Another key skill is to work effectively as a team, which can mean very different things working with musical and business teams. She has business partners, even though she still handles scheduling and business details herself, which is that much harder now as a mother of a five-year-old and twins turning two.

"The last thing one gets to do sometimes is the music. If I were to do a SWOT analysis [a typical business school skill, analyzing strengths, weaknesses, opportunities, threats], I think that's a threat as a musician. For me, the best thing is to make sure you have a team with you to do some of that. When you try to do it all yourself, it really can be overwhelming," she said.

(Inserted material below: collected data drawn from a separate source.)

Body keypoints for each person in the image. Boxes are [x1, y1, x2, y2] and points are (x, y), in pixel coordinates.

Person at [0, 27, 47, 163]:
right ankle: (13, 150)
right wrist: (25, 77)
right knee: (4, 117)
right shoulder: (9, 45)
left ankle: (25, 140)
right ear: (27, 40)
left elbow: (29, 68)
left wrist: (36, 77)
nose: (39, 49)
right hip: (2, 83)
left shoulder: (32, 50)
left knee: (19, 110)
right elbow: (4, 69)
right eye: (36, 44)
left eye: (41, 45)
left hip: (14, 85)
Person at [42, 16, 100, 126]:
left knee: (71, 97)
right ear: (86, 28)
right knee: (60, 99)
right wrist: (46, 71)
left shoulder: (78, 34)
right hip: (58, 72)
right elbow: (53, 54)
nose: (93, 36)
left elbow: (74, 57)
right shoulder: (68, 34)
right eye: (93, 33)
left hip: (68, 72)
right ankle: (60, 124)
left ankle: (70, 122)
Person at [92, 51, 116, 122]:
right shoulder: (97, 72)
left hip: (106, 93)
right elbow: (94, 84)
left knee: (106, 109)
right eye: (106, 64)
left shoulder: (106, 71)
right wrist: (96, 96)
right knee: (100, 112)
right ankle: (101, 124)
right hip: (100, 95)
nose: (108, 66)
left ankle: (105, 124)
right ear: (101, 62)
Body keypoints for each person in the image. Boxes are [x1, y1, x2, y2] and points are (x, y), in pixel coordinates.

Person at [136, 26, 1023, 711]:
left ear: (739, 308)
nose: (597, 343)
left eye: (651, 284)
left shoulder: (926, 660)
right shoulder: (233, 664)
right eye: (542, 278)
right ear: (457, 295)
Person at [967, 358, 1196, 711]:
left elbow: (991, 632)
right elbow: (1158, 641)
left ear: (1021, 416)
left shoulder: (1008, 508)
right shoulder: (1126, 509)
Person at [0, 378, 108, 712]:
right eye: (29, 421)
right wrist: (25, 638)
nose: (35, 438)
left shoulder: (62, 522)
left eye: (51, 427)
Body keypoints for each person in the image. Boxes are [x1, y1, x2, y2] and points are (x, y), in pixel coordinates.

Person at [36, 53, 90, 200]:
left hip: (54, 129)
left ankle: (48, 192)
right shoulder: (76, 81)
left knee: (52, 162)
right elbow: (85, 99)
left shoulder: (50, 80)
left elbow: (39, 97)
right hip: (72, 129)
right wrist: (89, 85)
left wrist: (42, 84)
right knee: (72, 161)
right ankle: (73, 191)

But "you are still the CEO of your own business, your own life," she added.

Ms. Martinez also found it surprising how much she has relied on business-school colleagues for help.

"When you are your own product and brand – no matter how much I am able to walk into a store and talk about myself or present myself on the phone – it's even more important for people to give you an outside perspective and to have other people give you really honest feedback on how you are seen in the marketplace. And that's where I go back to drawing on a team," she said.

"People say to me, 'Oh my gosh, what a waste. It's too bad you did an MBA when you could have been studying music.' … I know my parents were, like, 'You're throwing your life away! You're throwing this degree away!' But it's funny how much I'm using it," she said.

For Calgary-based singer-songwriter Amy Thiessen, growing up in a business-minded family on a cattle farm, music wasn't a career option either. "It was understood that you need to do business, or you need to do something that was going to be tangible and offer some security."

She was half-heartedly studying undergraduate commerce at the University of Calgary's Haskayne School of Business when, in the middle of her degree, her sister died. Ms. Thiessen took time off, travelled to India and immersed herself in yoga and meditation.

"And that's when I realized I wanted to change my life. I wanted to work in music and wanted to work in healing in some capacity."

She likes the tenet of service to one's chosen path, doing what it takes to follow that path, a notion she got from Calgary poet Sheri-D Wilson. For Ms. Thiessen that meant returning to business school and finishing her Bachelor of Commerce degree with a vengeance. As part of her studies, the singer, now 32, used a self-directed class to draft a business plan for her musical career – a career that also includes training yoga teachers in order to provide herself with additional income and a financial base to support her music.

Still, the challenge of music as opposed to a business career "is that I can't apply the same idea of linear or tangible results to things like career progress. I can give myself financial benchmarks for sure. But things like getting into certain festivals and getting picked up by this or that radio station, you can do your best, and yet you're still in a situation where it's dependent on them," she said.

Lindsay May, also a singer-songwriter, who lives in the B.C. Interior, talks of her business degree and previous career as a sales rep and account manager for Kraft Foods in similar, left-brain and right-brain terms.

Ms. May worked in Vancouver in sales while also performing on average 50 shows a year. "It was pretty crazy there for a long time," she said. "When I was doing the two-job thing, I would look at the top performers in life, whether they are CEOs, executives or Olympic athletes. I actually read a ton of books on peak performance. It occurred to me that if I want to be on the top of my game, I was going to have to manage my skill set."

Her day job provided a cushion, but then her own life-changing experiences pushed her into music. Her mother, grandmother and dog died in a span of three months.

Still, cost-benefit business skills direct her music career. For instance, calling from the recent Folk Alliance industry conference in Kansas, she noted how she had set up a showcase room at the conference hotel, in which she and others could perform for industry people. A DIY trick, taking business into her own hands.

"I get performance opportunities, and I get to stand at the door and meet all the industry people coming by. They come to me, rather than me having to search them out," she said.